Earlier today, Oracle announced the formal launch of its On Demand suite of procurement products. These solutions, which Oracle labels as Oracle Procurement On Demand should be no surprise to Spend Matters readers (check our recent coverage here and here.) When Oracle actually launched its On Demand procurement capability at OpenWorld last year, I noted: "The full range of Oracle's procurement products are now available in an On Demand delivery format including supplier management, spend analysis, strategic sourcing, contract management, requisitioning and procurement (both buy and settlement). In Oracle's words, what they've essentially done is 'to allow customers to deploy strategic procurement on the cloud with payment options that can still leverage behind-the-firewall ERP.' To support this vision, Oracle continues to plan to deliver hosting capabilities both internally and through partners (their internal delivery capability is limited to a single tenant format which is not true SaaS as others define it)."
According to the announcement this morning, Oracle is making available a range of On Demand capabilities including: "Oracle Procurement and Spend Analytics with Oracle Spend Classification to help uncover cost savings opportunities; Oracle Sourcing and Oracle Procurement Contracts to negotiate and enforce better agreements; and Oracle iProcurement for controlling employee spend and streamlining processes." The announcement today flushes out some additional details about the offering from when Oracle introduced it at OpenWorld. However, the announcement fails to examine in detail some of the business and competitive market implications of what this deal means for Oracle. In this regard, I previously wrote that with On Demand, "organizations are free to separate ERP and IT upgrade decisions entirely from a move to a hosted Oracle procurement environment...[But Oracle believes that] many companies could potentially embrace a hybrid or dual deployment strategy leveraging both behind-the-firewall and On Demand applications at the same time." In comparison to SAP's On Demand procurement capabilities, Spend Matters previously suggested "the key difference between Oracle and SAP, however, is not in their respective tenancy structures, but rather the fact that to take full advantage of Oracle's hosted capabilities, you do not need to be on any specific back-end instance of Oracle (or any other back-end for that matter). For example, you could have a PeopleSoft back-end and still use a hosted version of Oracle iProcurement if you preferred its capabilities (or simply wanted to avoid a traditional installed software deployment)."

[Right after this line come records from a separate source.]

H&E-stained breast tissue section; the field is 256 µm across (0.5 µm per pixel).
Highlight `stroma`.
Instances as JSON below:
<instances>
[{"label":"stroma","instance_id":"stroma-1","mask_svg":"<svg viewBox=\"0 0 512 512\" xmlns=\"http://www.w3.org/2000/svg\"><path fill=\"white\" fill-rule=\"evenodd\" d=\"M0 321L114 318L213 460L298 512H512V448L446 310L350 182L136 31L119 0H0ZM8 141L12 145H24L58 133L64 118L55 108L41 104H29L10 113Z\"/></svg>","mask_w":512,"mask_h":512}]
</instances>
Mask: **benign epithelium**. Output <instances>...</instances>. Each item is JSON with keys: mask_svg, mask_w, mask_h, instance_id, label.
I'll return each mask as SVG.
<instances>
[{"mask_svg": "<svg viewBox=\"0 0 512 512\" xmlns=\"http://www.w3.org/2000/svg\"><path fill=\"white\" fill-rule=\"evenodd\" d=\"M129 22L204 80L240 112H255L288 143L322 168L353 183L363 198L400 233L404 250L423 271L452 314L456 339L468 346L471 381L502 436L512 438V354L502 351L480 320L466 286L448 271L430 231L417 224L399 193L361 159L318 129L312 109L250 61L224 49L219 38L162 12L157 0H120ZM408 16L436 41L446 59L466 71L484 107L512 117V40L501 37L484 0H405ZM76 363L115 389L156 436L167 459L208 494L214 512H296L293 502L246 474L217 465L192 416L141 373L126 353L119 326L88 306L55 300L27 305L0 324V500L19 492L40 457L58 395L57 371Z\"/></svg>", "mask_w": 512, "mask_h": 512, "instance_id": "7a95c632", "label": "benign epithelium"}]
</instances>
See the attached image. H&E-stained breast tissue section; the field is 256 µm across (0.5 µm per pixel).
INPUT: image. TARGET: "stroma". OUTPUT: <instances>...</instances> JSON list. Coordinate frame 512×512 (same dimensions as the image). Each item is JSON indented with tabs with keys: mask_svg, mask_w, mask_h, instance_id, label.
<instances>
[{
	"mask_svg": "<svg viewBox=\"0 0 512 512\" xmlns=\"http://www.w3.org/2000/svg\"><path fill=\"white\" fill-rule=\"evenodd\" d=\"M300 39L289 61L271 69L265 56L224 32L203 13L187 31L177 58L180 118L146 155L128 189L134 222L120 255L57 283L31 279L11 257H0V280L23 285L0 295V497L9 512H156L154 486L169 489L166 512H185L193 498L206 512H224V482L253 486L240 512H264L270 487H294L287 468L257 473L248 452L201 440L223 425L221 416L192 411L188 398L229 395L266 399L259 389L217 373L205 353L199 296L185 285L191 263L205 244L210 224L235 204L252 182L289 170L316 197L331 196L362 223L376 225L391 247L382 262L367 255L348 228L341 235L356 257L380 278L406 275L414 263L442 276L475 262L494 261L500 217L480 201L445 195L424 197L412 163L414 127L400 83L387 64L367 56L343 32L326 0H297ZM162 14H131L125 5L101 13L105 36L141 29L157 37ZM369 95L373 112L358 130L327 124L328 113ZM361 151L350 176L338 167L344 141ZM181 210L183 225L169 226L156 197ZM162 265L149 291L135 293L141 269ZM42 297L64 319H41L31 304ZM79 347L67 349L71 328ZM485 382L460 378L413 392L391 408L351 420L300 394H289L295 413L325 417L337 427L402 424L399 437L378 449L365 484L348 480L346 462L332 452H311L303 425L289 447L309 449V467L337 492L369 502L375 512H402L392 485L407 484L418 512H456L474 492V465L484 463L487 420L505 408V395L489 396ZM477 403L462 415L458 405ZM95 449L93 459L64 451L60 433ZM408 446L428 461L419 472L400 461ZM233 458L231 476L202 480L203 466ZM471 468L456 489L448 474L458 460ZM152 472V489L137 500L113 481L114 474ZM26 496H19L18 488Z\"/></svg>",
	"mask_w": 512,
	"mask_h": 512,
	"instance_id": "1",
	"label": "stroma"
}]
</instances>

Oracle Procurement On Demand goes beyond just hosting, however. To wit, they're putting their On Demand "enablement money where their mouth is by delivering enabling technical services designed specifically around a hosted deployment model. These include a specific 'hosting and functional service desk' and 'hosting implementation' for On-Demand as well as a 'rapid implementation' capability to help companies get up and running more quickly." Still, Oracle is drawing the line in some areas: "Process and content expertise appear to largely remain the responsibility of either the buying organization or other Oracle partners (in contrast to how Hubwoo is supporting SAP or how organizations like Ariba, Basware, Perfect, Ketera and others bundle these types of enabling P2P capabilities into the delivery equation)."
It will be interesting to watch how Oracle Procurement On Demand plays out in 2010 relative to SAP. From my vantage point, it appears that Oracle's strategy is much closer to Ariba's when it comes to delivering hosting and enablement capabilities for their own P2P platform in comparison to SAP, which has invested heavily in building a procurement BPO ecosystem for hosting and enablement.